[SOURCE TEXT]
Agassiz is a neighborhood between Porter Square and Harvard Square.
Agassiz is a neighborhood between Porter Square and Harvard Square. By Thomas Maisonneuve
By Raquel Coronell Uribe, Crimson Staff Writer

The Cambridge City Council on Aug. 2 unanimously approved the renaming of the Agassiz neighborhood north of Harvard to honor Maria L. Baldwin, the first Black female principal in the Northeast.

In February 2020, the City Council approved changing the name of the neighborhood, which previously commemorated Louis Agassiz, a 19th-century Harvard professor and proponent of scientific racism.

The origin for the name change can be traced back to Maya E. Counter ’24, who was a high school student when she first proposed a change nearly two years ago after researching the Agassiz name for her AP United States History class.

Cambridge Mayor Sumbul Siddiqui and Councilor Denise E. Simmons — who co-sponsored the 2020 order to begin the process of renaming the neighborhood as well as the Aug. 2 order that secured the Baldwin name — both praised Counter for her role.

“This name change furthers the City’s shared goals of better understanding, learning from, and engaging with our history,” Siddiqui wrote in an emailed statement. “I am so proud of Ms. Counter and her advocacy efforts around this name change.”

Simmons also lauded Counter’s efforts, writing in an email that the process of renaming the neighborhood has been “organic,” and something she is very supportive of.

[QUESTIONS ON THE MATERIAL]
A) List every person named in the article on the Agassiz neighborhood renaming.
B) Reproduce the article on the Agassiz neighborhood renaming from "Cambridge Mayor Sumbul" to "very supportive of.", swapping "name change" for "renaming" each time it occurs.

[INFORMATION SUPPLIED]
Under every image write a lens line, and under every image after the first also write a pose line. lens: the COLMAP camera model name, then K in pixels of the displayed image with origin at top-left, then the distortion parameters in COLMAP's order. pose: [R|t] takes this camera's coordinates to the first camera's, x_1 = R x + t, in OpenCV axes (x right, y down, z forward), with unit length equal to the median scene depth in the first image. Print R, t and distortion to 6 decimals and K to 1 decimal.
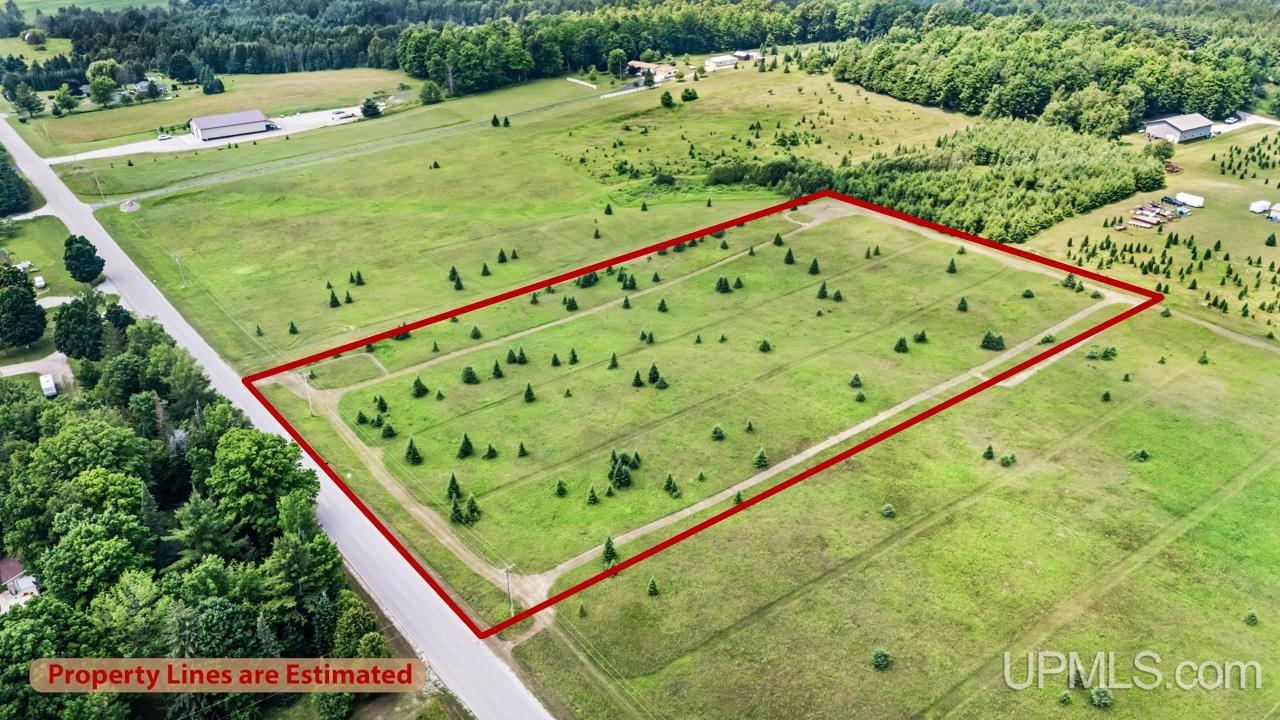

[ANSWERS BY ITEM]
A)
Thomas Maisonneuve
Raquel Coronell Uribe
Maria L. Baldwin
Louis Agassiz
Maya E. Counter
Sumbul Siddiqui
Denise E. Simmons

B)
Cambridge Mayor Sumbul Siddiqui and Councilor Denise E. Simmons — who co-sponsored the 2020 order to begin the process of renaming the neighborhood as well as the Aug. 2 order that secured the Baldwin name — both praised Counter for her role.

“This renaming furthers the City’s shared goals of better understanding, learning from, and engaging with our history,” Siddiqui wrote in an emailed statement. “I am so proud of Ms. Counter and her advocacy efforts around this renaming.”

Simmons also lauded Counter’s efforts, writing in an email that the process of renaming the neighborhood has been “organic,” and something she is very supportive of.